Far Cry 3 - La grande mascarade
Pour être franc, la première fois que j'ai lancé Far Cry 3, je m'attendais à vivre l'enfer. Entre les personnages psychopathes des trailers et l'encyclopédie du jeu sobrement intitulée Guide de Survie, l'expérience promettait d'être intense. Toutefois, prenant mon courage à deux mains, je cliquais quand même sur le mode de difficulté le plus élevé et fermais les yeux. Ça y est, me voici dans la peau de Jason, jeune californien venu avec ses amis chercher adrénaline et autres plaisirs de la vie sur une île paradisiaque. Vu que cette dernière foisonne de vendeurs d'esclaves et de kalachnikov, on se dit qu'ils ont dû passer par une agence de voyage un peu spéciale mais mettons.
Ce qui rend Jason sympathique c'est qu'il n'a rien d'exceptionnel. Il n'a jamais tenu une arme de sa vie, il n'a jamais fait d'opérations commandos en Afghanistan bref un vrai touriste lambda. Je sentais du coup qu'Ubisoft miserait sur un gameplay original avec un héros peureux voire maladroit. Mais les années passent et je reste un grand naïf. En effet, après s'être échappé de sa prison en bambous au moyen de QTE passionants, notre bleusaille rencontre un autochtone qui lui explique qu'un guerrier sommeille en lui et qu'il doit combattre puisque c'est son destin. Bon, quand c'est génétique, on ne peut que s'incliner. De fait en dix minutes montre en main, Jason maîtrise la machette, les fusils d'assaut et enchaîne les massacres de masse sans problème. A côté quand on voit le pauvre Jason Bourne passer des années de formation pour devenir un tueur ultime, on se dit que c'est un sacré rigolo. Bref, vous voilà parti pour une vendetta sanglante afin de libérer vos potes et offrir la victoire à la guérilla locale qui se bat depuis des années pour éliminer le méchant Vaas et ses sbires. C'est quand même autre chose que de partir en vacances avec le Club Med !

**Données fournies**.
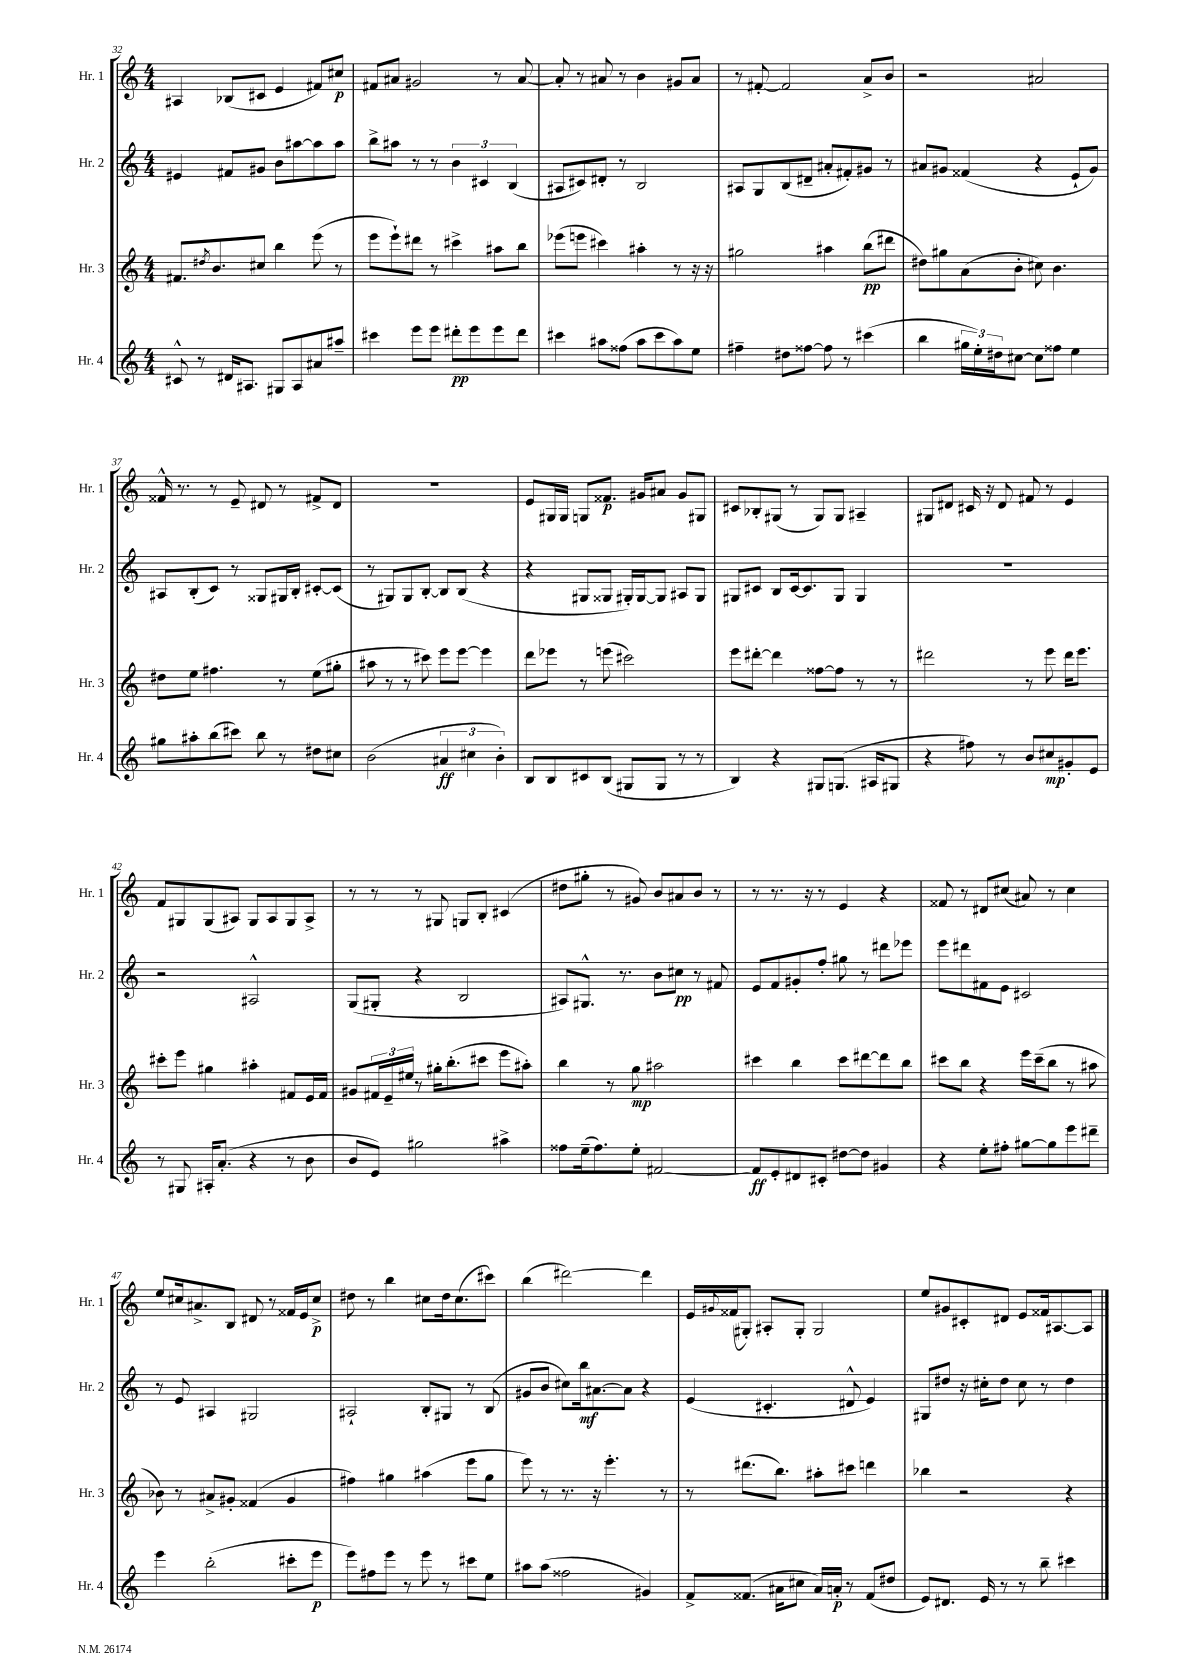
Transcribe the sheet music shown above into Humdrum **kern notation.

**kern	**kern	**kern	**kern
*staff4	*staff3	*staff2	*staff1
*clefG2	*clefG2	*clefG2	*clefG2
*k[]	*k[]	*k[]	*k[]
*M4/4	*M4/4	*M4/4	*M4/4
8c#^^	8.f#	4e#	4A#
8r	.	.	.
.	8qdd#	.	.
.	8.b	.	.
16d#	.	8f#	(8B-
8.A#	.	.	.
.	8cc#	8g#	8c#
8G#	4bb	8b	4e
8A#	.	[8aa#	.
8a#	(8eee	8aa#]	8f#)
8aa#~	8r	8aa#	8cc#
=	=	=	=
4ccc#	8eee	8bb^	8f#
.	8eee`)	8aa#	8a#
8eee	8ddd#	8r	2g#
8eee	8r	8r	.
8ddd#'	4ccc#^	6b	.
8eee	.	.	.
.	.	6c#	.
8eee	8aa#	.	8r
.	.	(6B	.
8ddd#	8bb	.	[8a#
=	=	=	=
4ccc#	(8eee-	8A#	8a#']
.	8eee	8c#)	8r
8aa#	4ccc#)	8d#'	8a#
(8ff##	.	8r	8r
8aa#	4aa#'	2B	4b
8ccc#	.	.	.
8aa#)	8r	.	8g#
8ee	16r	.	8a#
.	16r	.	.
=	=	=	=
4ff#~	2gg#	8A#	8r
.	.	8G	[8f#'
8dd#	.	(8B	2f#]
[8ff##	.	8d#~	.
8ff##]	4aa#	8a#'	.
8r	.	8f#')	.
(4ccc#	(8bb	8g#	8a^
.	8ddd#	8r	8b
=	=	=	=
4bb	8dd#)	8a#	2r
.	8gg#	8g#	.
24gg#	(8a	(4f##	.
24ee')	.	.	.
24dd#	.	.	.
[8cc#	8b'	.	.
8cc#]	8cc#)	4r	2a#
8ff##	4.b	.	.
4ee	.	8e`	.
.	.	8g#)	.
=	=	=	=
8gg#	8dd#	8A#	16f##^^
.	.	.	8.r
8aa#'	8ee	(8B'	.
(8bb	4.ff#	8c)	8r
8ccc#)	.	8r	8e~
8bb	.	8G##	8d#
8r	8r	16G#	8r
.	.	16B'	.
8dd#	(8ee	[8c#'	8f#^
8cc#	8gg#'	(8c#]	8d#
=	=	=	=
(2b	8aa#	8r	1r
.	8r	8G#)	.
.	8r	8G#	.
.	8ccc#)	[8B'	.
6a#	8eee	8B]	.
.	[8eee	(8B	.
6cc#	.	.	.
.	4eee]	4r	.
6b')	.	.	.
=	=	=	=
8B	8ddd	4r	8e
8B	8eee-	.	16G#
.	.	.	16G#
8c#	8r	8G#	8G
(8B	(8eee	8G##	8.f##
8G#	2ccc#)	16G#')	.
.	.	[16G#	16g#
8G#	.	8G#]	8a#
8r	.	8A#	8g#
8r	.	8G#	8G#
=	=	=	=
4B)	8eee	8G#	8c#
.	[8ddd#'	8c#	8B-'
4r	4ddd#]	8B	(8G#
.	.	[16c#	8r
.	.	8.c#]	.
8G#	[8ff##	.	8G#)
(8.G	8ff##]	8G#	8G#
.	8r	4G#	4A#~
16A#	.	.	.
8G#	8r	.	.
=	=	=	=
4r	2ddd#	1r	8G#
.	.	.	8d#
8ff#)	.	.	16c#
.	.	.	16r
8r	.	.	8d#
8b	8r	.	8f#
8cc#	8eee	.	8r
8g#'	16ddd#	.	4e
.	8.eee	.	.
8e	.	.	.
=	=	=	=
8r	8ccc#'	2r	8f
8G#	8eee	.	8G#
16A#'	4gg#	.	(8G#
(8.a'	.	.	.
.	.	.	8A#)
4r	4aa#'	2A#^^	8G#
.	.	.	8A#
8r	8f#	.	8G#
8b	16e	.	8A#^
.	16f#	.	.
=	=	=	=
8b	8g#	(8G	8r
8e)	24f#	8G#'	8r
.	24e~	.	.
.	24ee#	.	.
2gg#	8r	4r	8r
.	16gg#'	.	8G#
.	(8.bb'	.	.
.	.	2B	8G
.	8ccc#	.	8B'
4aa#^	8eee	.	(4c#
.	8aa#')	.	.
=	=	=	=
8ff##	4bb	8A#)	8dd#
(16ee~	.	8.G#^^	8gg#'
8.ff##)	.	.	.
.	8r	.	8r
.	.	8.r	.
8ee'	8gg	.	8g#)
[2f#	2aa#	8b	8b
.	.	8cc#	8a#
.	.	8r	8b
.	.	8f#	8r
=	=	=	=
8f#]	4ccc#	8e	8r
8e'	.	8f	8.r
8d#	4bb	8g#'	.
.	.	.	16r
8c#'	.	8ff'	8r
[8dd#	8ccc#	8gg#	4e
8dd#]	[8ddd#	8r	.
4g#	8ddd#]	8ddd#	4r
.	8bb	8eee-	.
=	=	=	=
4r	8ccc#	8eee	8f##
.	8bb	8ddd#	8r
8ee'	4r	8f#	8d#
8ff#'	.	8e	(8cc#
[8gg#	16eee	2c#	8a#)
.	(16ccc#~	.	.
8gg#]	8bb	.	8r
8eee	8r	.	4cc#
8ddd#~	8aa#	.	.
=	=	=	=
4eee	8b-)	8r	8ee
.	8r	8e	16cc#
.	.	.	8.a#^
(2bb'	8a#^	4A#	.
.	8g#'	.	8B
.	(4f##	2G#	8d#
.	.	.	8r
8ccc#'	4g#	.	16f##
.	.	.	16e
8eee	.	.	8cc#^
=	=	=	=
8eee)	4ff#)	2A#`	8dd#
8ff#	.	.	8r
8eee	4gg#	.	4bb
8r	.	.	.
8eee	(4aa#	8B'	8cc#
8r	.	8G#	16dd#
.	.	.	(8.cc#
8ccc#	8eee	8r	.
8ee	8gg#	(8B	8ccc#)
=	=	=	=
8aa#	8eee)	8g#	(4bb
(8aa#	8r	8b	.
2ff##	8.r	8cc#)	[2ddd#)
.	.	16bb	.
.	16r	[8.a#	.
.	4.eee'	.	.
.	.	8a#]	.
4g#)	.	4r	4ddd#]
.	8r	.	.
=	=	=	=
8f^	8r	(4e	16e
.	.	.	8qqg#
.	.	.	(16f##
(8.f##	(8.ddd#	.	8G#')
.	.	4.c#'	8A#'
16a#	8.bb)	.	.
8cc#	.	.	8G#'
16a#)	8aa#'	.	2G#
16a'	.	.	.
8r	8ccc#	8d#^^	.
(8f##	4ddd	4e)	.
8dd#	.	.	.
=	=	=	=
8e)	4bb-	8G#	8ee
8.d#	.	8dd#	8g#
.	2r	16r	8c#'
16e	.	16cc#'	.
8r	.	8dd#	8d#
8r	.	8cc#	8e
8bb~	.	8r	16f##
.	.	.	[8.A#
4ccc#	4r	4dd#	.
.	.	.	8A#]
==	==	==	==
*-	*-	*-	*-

**Vos tâches**.
**1)** Relevez toutes les armes que la critique de Far Cry 3 désigne par leur nom.
**2)** Recopiez la critique de Far Cry 3 de « Far Cry 3 - La » à « spéciale mais mettons. ».
Les enregistrements ne jouent aucun rôle ici.

**Réponses**.
**1)** kalachnikov, machette, fusils d'assaut

**2)**
Far Cry 3 - La grande mascarade
Pour être franc, la première fois que j'ai lancé Far Cry 3, je m'attendais à vivre l'enfer. Entre les personnages psychopathes des trailers et l'encyclopédie du jeu sobrement intitulée Guide de Survie, l'expérience promettait d'être intense. Toutefois, prenant mon courage à deux mains, je cliquais quand même sur le mode de difficulté le plus élevé et fermais les yeux. Ça y est, me voici dans la peau de Jason, jeune californien venu avec ses amis chercher adrénaline et autres plaisirs de la vie sur une île paradisiaque. Vu que cette dernière foisonne de vendeurs d'esclaves et de kalachnikov, on se dit qu'ils ont dû passer par une agence de voyage un peu spéciale mais mettons.